C’était un combat inutile. Le pot de terre contre le pot de fer. Elle s’est donné de bonnes raisons de ne pas s’acharner avec ce passé, et ses proches les ont entérinées. Elle a eu de la chance, elle a brisé les cercles de violences. Elle s’est échappée loin des réseaux qui l’ont prostituée. Elle a eu beaucoup de chance, même. Certaines victimes deviennent partie intégrante du système, s’y plaisent, se mettent à recruter. D’autres tirent des profits de leurs expériences et effacent cette partie de leurs CV. D’autres encore se suicident plus tard d’une façon ou d’une autre. C’est ainsi que se perpétue l’emprise des réseaux, par les remords et les regrets. Avec le recul, une fois extirpée de ce système, les remords ne pèsent pas sur les agresseurs originels. Ils pèsent sur la « mauvaise victime ». Elle entend un nombre incalculable de fois qu’elle avait choisi, que bon, elle était bien consentante, bien tordue à la base. Qu’elle aurait pu refuser. Même par ses proches. Et puis, ce n’est pas si grave. En résumé, la mauvaise victime en fait des tonnes pour rien. En plus, elle en a bien profité, de ce fric.

Quand elle s’est enfuie, quand elle a voulu parler, le moindre mal, c’est que tous ses amis se sont détournés d’elle, sa famille, ses proches, les gens qu’elle aimait. Ses amis, celles et ceux qui fréquentaient le même monde qu’elle, ont mis une croix sur elle. Ceux autour d’elle qui avaient fermé les yeux, ne voulaient pas entendre voire ont décidé de la considérer comme une dangereuse paranoïaque. Ce fut un exemple pour la mauvaise victime ; Karen Mulder en 2001, a été internée après son passage, son craquage chez Ardisson. L’exemple à ne pas suivre.

La mauvaise victime, lorsqu’elle s’est retrouvée seule, a dû rebâtir de zéro un entourage, les relations avec ses proches, la confiance, un projet professionnel, un avenir. Elle a bien sûr cherché un soutien psychologique. Elle a souvent menti, pour protéger ses proches. Pour ne pas faire de peine. Et puis dans ces réseaux que la mauvaise victime connaissait, il pouvait y avoir des personnalités, des gens influents, peut-être une sorte de pègre entrelacée avec ceux-là. La mauvaise victime sait de quoi elle a protégé ses proches : elle les a protégés du fait d’avoir peur pour elle.
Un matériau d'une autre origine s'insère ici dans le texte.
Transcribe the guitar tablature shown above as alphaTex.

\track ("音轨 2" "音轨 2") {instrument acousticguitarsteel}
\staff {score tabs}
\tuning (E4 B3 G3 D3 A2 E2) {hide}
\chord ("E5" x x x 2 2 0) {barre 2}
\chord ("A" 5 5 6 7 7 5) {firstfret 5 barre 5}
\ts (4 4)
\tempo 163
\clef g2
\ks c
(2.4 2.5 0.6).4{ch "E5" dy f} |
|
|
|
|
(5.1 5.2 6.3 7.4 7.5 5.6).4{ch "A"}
Leurs peurs à eux se greffaient déjà assez sur elle.

Il fallait reconstruire, se tenir droite. Elle en avait fait la promesse. Elle avait promis aussi de raconter les histoires, la sienne, celles des autres. La mauvaise victime ne portera jamais plainte. Elle ne parlera pas plus. Elle continuera tant bien que mal avec son passé, et ces souvenirs-là, son petit chemin tranquille, loin du tumulte et de la foule. La résilience est une chimère, un trompe l’œil médiatique. Ce que peuvent s’apporter les mauvaises victimes, ce sont leurs espoirs, leurs propres consolations. Et le fait d’avancer chaque jour.